How about this analogy? I don't mean this to sound terrible, as things often do when talking about this subject.
When you go out for the evening, you wouldn't leave your front door open, because there are burglars around. But sometimes they break in anyway. Similarly, women need to take some care to protect themselves from burglars.
Men don't have to worry about this at all. It's not part of our landscape in any way.
I'm not talking about being provocative, I'm talking about basic security and saying safe.
Easier said than done.
I try to explain to people that there are 3 ways of approaching a situation or a problem. How you want it to be, how it should be, and how it is. What you are explaining here pretty much is the same. Dave Chappelle has an analogy in his Killing them Softly stand-up where he explains it like this here . I recommend the whole bit but you can fast forward to about 7:30.
I think it goes back to a lot of women wanting equal rights without equal responsibilities.
When I was about 25 I realized I had to break free of everybody I knew. I left the old hood and associated only with educated, positive people. People who believe rape, drug use, and abuse should not be a way of life. It has made all the difference. Nobody's perfect, but if you associate with bad examples, (either to help them or because of love) well..there you have it.
-And I am not just talking about "friends". I had to get away from family members too. I was accused of thinking that I was too good for them. First smart thing they ever said to me.

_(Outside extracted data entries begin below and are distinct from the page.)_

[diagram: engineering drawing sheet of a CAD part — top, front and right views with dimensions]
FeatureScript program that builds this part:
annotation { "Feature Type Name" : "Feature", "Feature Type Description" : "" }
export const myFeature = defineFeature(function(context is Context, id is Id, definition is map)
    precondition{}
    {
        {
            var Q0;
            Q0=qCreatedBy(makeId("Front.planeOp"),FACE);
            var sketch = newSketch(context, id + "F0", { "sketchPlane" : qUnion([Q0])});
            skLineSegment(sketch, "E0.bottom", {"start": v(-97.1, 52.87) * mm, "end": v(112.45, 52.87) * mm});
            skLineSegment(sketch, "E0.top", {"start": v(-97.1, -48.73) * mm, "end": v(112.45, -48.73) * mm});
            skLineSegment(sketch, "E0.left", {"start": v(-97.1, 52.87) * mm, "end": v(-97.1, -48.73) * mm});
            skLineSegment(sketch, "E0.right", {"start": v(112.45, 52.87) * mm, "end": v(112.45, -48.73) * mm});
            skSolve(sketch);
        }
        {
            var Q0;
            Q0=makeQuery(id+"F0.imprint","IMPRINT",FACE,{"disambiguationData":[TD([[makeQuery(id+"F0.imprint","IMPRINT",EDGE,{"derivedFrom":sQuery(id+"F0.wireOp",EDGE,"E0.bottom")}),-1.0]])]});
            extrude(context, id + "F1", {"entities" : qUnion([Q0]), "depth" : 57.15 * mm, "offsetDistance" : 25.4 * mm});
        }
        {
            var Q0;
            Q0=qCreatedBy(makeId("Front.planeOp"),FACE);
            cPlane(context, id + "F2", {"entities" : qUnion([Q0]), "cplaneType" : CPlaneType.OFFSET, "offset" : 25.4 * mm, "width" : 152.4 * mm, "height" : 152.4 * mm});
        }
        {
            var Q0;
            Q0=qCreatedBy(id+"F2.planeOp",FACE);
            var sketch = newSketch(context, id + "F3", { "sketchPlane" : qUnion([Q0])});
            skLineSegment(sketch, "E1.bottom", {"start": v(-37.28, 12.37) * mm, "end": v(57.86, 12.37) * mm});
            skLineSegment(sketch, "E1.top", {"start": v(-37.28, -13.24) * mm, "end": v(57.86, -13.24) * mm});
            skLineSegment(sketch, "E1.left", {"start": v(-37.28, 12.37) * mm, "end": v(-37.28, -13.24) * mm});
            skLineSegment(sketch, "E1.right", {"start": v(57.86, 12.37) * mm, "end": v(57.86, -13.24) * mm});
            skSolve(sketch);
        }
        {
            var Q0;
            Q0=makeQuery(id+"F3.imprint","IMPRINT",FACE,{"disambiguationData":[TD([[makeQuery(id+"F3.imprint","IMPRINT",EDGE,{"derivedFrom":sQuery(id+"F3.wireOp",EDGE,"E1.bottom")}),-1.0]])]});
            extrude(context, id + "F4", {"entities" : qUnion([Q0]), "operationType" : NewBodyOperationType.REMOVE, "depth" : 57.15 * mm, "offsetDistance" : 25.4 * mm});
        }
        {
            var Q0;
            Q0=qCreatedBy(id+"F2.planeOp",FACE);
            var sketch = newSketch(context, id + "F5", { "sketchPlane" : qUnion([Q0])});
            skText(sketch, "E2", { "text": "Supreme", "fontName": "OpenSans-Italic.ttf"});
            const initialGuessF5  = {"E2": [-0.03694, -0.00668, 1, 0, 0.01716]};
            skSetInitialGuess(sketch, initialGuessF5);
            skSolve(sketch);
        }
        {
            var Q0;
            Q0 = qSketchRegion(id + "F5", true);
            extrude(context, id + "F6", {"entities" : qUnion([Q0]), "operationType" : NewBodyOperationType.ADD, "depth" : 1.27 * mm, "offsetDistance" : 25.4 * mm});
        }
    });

No woman should ever be viewed as being available for rape. That is not the way to look at it. It does not matter where you are, what you are doing or what you are wearing. Rape is first and foremost a violent act. It is a physical assault.
The majority of rapes are not because the man assumed “I thought she wanted sex”. They are not provoked in any way by the victim. They are usually committed by persons known to the victim and the act is more one of dominance than of sex. They are only committed by men who have no respect for women. That is not a fault of evolution but of individuals (or societies) that do not cherish such principles. I do agree it is a more complex issue than my few sentences. We need to remember that rape is not just a women’s issue. We are all responsible, maybe men even more so, to recognise rape for what it is – a crime of violence against women where no excuses or justification is tolerated. Only when we all take action will attitudes change.
There is nothing I can say to make you feel safe or to take the experience away but all I hope for is it doesn't happen to you ever again. There are many ways to dominate and degrade another and rape I think comes very high on the list.
But feminism, with its pie-in-the-sky fantasies about the perfect world, keeps young women from seeing life as it is.
Paglia's remarks are worth a listen, but during the Equal Rights Amendment ratification campaign I met a few hundred feminists and they were not in a pie-in-a-sky world.
They were getting out of such worlds and many were angry with their mothers for living in someday-there-will-be-pie-in-my-sky fantasies.
The world Paglia had lived in may have been more awful than the world of the feminists she criticizes. In time she will, if she hasn't already, cool off and make more accurate statements.
Whatever article that is i would not waste my time reading it. I am thinking its some kind of justification for this unwholesome act. Rape no matter what is wrong and you are not to blame for the acts of a socially derailed human being, Anything that happens against your will is wrong and feeling guilty for it for me somehow justifies the act. I don't think you will agree with any theory trying to justify why people for instance would like to kill even if there is a proven theory. The idea of being "weak" and "soft" is a socially manufactured perception, you are as capable and strong as your male counterparts.
She's a classics professor, if I remember right. Or was. I'm unsure. Anyway, she's more qualified than most to make a statement like that and if you were to read her works, like Sexual Personae, you'd probably get your answer in there somewhere.
Anyway, are you a big fan of Rousseau? I'm not sure I could tell anyone what his views were.
She's for realistically educating women, too, rather than teaching them to expect the world to nice and kind even when it's not, so I would imagine you'd find her a kindred spirit.
Rousseau's view can be summed up as: "Humans are born good, and made evil by society." Anyone who accepts biological factors in rape must disagree on that score, as Paglia does.
Jesse, I read the article and agree with your conclusion about it's being a justification.
In another post here I said those two researchers owe their readers a study of rapists, who might well be men most women would find not suitable as fathers.